### Exercise
Print every line of the material verbatim, keeping the original characters, languages and line breaks.

### Task input
=== Begin Enclosure ===

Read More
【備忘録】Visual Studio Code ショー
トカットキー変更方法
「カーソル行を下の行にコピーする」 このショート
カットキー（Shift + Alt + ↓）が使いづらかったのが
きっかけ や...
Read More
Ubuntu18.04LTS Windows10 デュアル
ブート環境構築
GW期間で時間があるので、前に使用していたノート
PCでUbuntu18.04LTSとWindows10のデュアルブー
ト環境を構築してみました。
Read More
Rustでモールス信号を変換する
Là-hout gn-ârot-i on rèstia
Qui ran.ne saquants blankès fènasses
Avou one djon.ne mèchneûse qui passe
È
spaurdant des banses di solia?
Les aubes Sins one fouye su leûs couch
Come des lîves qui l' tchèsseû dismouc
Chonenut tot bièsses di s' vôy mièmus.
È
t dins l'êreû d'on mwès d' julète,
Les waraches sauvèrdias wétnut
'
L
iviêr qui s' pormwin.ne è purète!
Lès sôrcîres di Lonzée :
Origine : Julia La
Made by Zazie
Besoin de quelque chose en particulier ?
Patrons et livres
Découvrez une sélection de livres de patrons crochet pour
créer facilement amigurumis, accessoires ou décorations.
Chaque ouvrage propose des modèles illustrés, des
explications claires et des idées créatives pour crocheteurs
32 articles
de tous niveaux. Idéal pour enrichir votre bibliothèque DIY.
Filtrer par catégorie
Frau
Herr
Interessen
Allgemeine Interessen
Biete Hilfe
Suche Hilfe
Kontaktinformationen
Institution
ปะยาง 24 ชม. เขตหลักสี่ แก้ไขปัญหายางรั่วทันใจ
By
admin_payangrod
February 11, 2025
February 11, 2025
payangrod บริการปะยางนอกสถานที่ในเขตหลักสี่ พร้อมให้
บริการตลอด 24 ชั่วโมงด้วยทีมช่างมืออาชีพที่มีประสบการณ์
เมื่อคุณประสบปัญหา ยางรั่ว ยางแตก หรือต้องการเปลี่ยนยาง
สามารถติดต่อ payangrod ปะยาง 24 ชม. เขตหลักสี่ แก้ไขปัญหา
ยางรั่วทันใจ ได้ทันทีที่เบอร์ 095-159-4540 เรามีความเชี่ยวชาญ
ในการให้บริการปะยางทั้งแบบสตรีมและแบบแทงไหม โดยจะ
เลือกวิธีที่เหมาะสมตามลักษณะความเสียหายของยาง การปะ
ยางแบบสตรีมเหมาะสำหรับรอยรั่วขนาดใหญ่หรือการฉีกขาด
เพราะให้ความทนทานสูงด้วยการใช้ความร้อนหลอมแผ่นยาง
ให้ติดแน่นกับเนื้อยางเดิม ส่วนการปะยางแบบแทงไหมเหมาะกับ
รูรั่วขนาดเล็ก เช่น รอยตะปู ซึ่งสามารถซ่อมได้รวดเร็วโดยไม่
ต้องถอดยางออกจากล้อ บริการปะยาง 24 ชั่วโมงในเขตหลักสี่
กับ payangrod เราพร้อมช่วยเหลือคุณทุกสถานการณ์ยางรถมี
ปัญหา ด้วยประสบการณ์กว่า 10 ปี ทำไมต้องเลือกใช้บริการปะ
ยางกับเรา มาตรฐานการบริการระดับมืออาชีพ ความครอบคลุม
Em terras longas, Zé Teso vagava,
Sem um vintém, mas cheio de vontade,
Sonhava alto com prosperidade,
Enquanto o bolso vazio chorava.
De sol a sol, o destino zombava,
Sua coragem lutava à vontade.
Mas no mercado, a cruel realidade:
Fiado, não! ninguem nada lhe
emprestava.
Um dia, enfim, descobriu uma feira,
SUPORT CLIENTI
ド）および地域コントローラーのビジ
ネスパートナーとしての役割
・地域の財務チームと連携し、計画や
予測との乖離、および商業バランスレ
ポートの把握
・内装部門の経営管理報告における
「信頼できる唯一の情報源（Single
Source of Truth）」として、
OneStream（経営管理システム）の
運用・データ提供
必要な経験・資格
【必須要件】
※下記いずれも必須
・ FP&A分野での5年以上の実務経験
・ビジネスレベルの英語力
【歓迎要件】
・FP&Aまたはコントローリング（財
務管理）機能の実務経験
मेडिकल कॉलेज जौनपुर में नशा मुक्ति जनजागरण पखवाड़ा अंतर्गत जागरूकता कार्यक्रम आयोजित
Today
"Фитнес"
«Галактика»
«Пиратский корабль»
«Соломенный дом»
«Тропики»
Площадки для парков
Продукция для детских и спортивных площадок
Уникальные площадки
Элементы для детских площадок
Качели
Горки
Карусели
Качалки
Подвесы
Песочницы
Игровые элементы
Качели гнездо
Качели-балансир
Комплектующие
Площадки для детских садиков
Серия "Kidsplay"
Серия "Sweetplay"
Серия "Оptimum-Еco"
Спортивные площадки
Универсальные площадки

=== End Enclosure ===

### Reply to the exercise
Read More
【備忘録】Visual Studio Code ショー
トカットキー変更方法
「カーソル行を下の行にコピーする」 このショート
カットキー（Shift + Alt + ↓）が使いづらかったのが
きっかけ や...
Read More
Ubuntu18.04LTS Windows10 デュアル
ブート環境構築
GW期間で時間があるので、前に使用していたノート
PCでUbuntu18.04LTSとWindows10のデュアルブー
ト環境を構築してみました。
Read More
Rustでモールス信号を変換する
Là-hout gn-ârot-i on rèstia
Qui ran.ne saquants blankès fènasses
Avou one djon.ne mèchneûse qui passe
È
spaurdant des banses di solia?
Les aubes Sins one fouye su leûs couch
Come des lîves qui l' tchèsseû dismouc
Chonenut tot bièsses di s' vôy mièmus.
È
t dins l'êreû d'on mwès d' julète,
Les waraches sauvèrdias wétnut
'
L
iviêr qui s' pormwin.ne è purète!
Lès sôrcîres di Lonzée :
Origine : Julia La
Made by Zazie
Besoin de quelque chose en particulier ?
Patrons et livres
Découvrez une sélection de livres de patrons crochet pour
créer facilement amigurumis, accessoires ou décorations.
Chaque ouvrage propose des modèles illustrés, des
explications claires et des idées créatives pour crocheteurs
32 articles
de tous niveaux. Idéal pour enrichir votre bibliothèque DIY.
Filtrer par catégorie
Frau
Herr
Interessen
Allgemeine Interessen
Biete Hilfe
Suche Hilfe
Kontaktinformationen
Institution
ปะยาง 24 ชม. เขตหลักสี่ แก้ไขปัญหายางรั่วทันใจ
By
admin_payangrod
February 11, 2025
February 11, 2025
payangrod บริการปะยางนอกสถานที่ในเขตหลักสี่ พร้อมให้
บริการตลอด 24 ชั่วโมงด้วยทีมช่างมืออาชีพที่มีประสบการณ์
เมื่อคุณประสบปัญหา ยางรั่ว ยางแตก หรือต้องการเปลี่ยนยาง
สามารถติดต่อ payangrod ปะยาง 24 ชม. เขตหลักสี่ แก้ไขปัญหา
ยางรั่วทันใจ ได้ทันทีที่เบอร์ 095-159-4540 เรามีความเชี่ยวชาญ
ในการให้บริการปะยางทั้งแบบสตรีมและแบบแทงไหม โดยจะ
เลือกวิธีที่เหมาะสมตามลักษณะความเสียหายของยาง การปะ
ยางแบบสตรีมเหมาะสำหรับรอยรั่วขนาดใหญ่หรือการฉีกขาด
เพราะให้ความทนทานสูงด้วยการใช้ความร้อนหลอมแผ่นยาง
ให้ติดแน่นกับเนื้อยางเดิม ส่วนการปะยางแบบแทงไหมเหมาะกับ
รูรั่วขนาดเล็ก เช่น รอยตะปู ซึ่งสามารถซ่อมได้รวดเร็วโดยไม่
ต้องถอดยางออกจากล้อ บริการปะยาง 24 ชั่วโมงในเขตหลักสี่
กับ payangrod เราพร้อมช่วยเหลือคุณทุกสถานการณ์ยางรถมี
ปัญหา ด้วยประสบการณ์กว่า 10 ปี ทำไมต้องเลือกใช้บริการปะ
ยางกับเรา มาตรฐานการบริการระดับมืออาชีพ ความครอบคลุม
Em terras longas, Zé Teso vagava,
Sem um vintém, mas cheio de vontade,
Sonhava alto com prosperidade,
Enquanto o bolso vazio chorava.
De sol a sol, o destino zombava,
Sua coragem lutava à vontade.
Mas no mercado, a cruel realidade:
Fiado, não! ninguem nada lhe
emprestava.
Um dia, enfim, descobriu uma feira,
SUPORT CLIENTI
ド）および地域コントローラーのビジ
ネスパートナーとしての役割
・地域の財務チームと連携し、計画や
予測との乖離、および商業バランスレ
ポートの把握
・内装部門の経営管理報告における
「信頼できる唯一の情報源（Single
Source of Truth）」として、
OneStream（経営管理システム）の
運用・データ提供
必要な経験・資格
【必須要件】
※下記いずれも必須
・ FP&A分野での5年以上の実務経験
・ビジネスレベルの英語力
【歓迎要件】
・FP&Aまたはコントローリング（財
務管理）機能の実務経験
मेडिकल कॉलेज जौनपुर में नशा मुक्ति जनजागरण पखवाड़ा अंतर्गत जागरूकता कार्यक्रम आयोजित
Today
"Фитнес"
«Галактика»
«Пиратский корабль»
«Соломенный дом»
«Тропики»
Площадки для парков
Продукция для детских и спортивных площадок
Уникальные площадки
Элементы для детских площадок
Качели
Горки
Карусели
Качалки
Подвесы
Песочницы
Игровые элементы
Качели гнездо
Качели-балансир
Комплектующие
Площадки для детских садиков
Серия "Kidsplay"
Серия "Sweetplay"
Серия "Оptimum-Еco"
Спортивные площадки
Универсальные площадки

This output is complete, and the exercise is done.